Faut-il revoir les règles applicables de nos emballages ?

 PFAS, bisphénols, phtalates : faut-il revoir les règles applicables aux emballages alimentaires?                                                                                                      

Muriel Bailey

D’après l’article de Emballages Magazine du 15 avril 2026, ce sont près de 12 000 molécules chimiques comme les phtalates, les bisphénols, les polyfluoroalkylés (PFAS) qui sont  susceptibles d’entrer au contact de nos aliments par l’emballage.
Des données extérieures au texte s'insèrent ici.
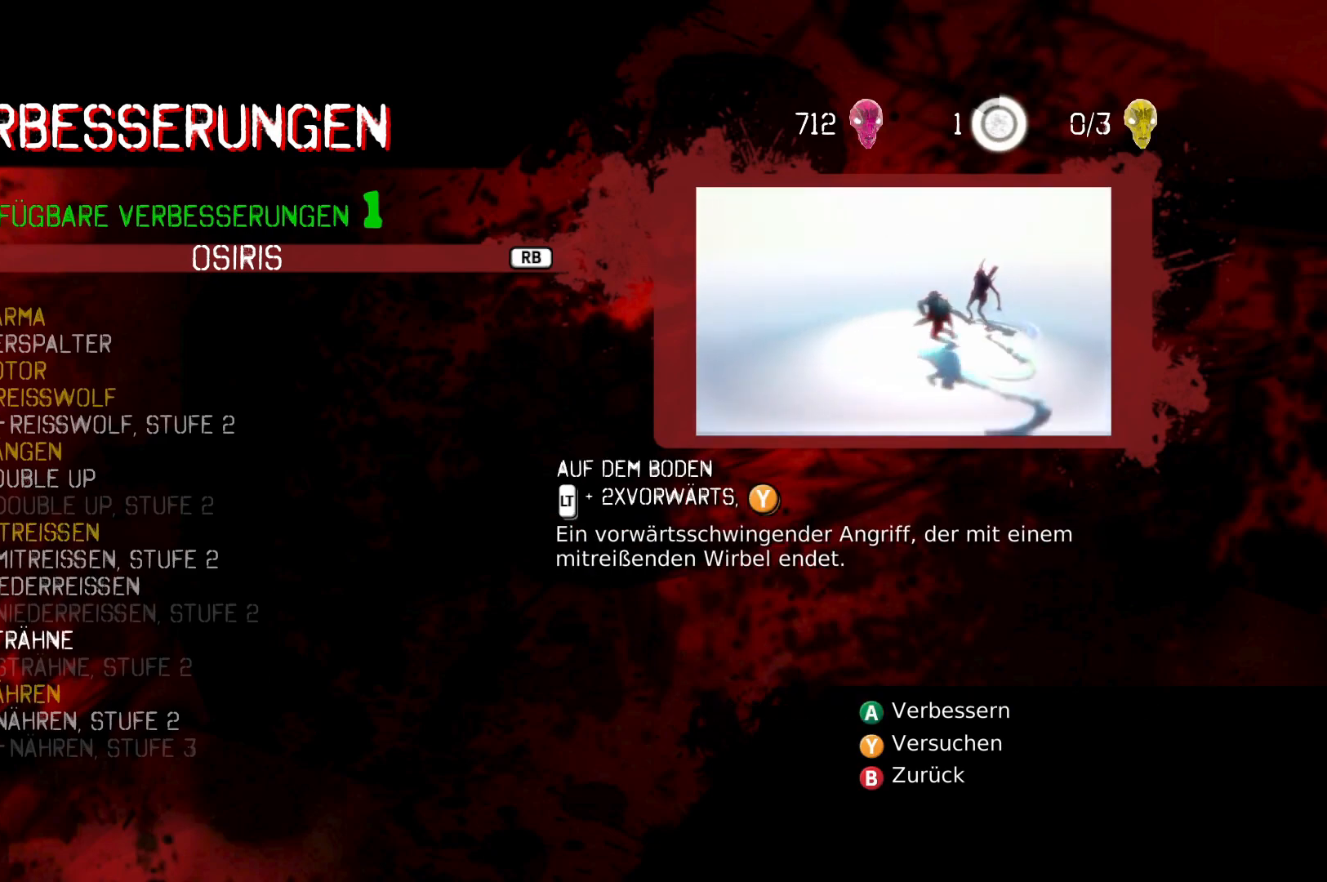
{"buttons": [], "left_stick": "center", "right_stick": "center", "events": []}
« Identifier les molécules polluantes des emballages alimentaires et comment elles contaminent nos aliments,  tout en mesurant les impacts sur notre santé »

 C’est l’objet du projet FoodContact conduit par Mathilde Touvier chercheuse au sein de l’Institut National de la Santé et de la Recherche Médicale (INSERM).

Dés à présent en attendant les résultats, elle  invite les consommateurs à choisir les contenants alimentaires en verre ou en inox réputés inertes.

Parmi les principales substances étudiées figurent :

Les phtalates qui sont principalement utilisés comme plastifiants pour rendre certains plastiques souples (films alimentaires, certains opercules, emballages de viande ou de fromage).

Les bisphénols sont utilisés dans les résines et certains plastiques.
On les retrouve notamment dans les boîtes de conserve métalliques (revêtement intérieur), les canettes de boissons (vernis intérieur), les couvercles métalliques de bocaux….

Les PFAS sont utilisés pour rendre les matériaux résistants à l’eau et aux graisses.
On les trouve dans les emballages de restauration rapide, les boites à pizzas, papier emballages hamburgers, kebabs etc. Ces emballages sont destinés à des aliments gras.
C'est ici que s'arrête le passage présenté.